*** Opening of Task input ***

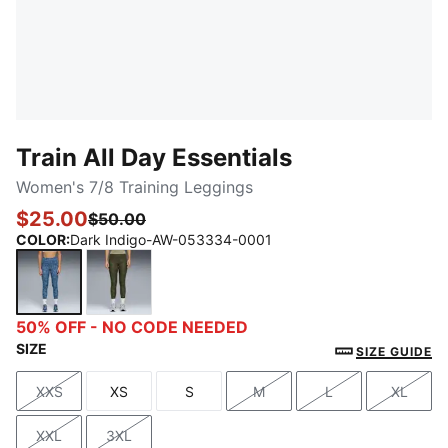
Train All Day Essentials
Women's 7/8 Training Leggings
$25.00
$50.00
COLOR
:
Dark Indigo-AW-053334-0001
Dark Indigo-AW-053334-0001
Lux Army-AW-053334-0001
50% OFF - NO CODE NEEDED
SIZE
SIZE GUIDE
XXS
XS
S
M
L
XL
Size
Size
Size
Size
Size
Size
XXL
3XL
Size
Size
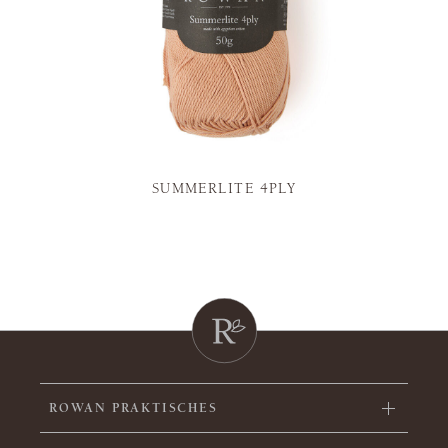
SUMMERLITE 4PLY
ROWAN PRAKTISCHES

*** Close of Task input ***
*** Opening of Task input ***

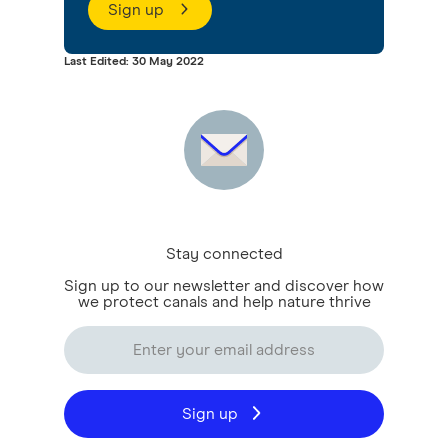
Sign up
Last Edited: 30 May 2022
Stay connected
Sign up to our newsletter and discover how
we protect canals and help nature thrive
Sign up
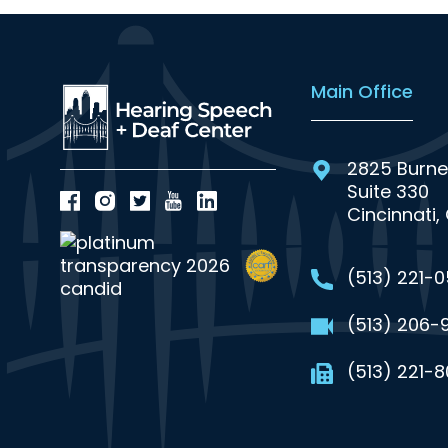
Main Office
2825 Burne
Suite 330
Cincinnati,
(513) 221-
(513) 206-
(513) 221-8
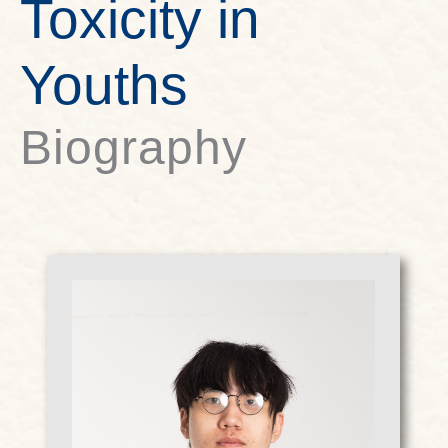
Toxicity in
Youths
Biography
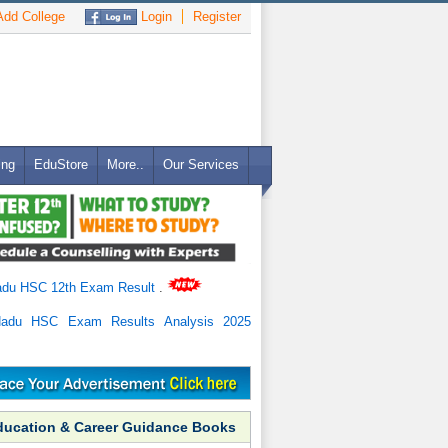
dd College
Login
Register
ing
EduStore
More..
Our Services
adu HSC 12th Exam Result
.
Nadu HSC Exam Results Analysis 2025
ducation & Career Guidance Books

*** Close of Task input ***

> **What you need to do**:
Return every line from the one containing "Toxicity in" down to the one containing "ducation & Career Guidance Books", unchanged. Leave out the pictures.

> **Output below**:
Toxicity in
Youths
Biography
dd College
Login
Register
ing
EduStore
More..
Our Services
adu HSC 12th Exam Result
.
Nadu HSC Exam Results Analysis 2025
ducation & Career Guidance Books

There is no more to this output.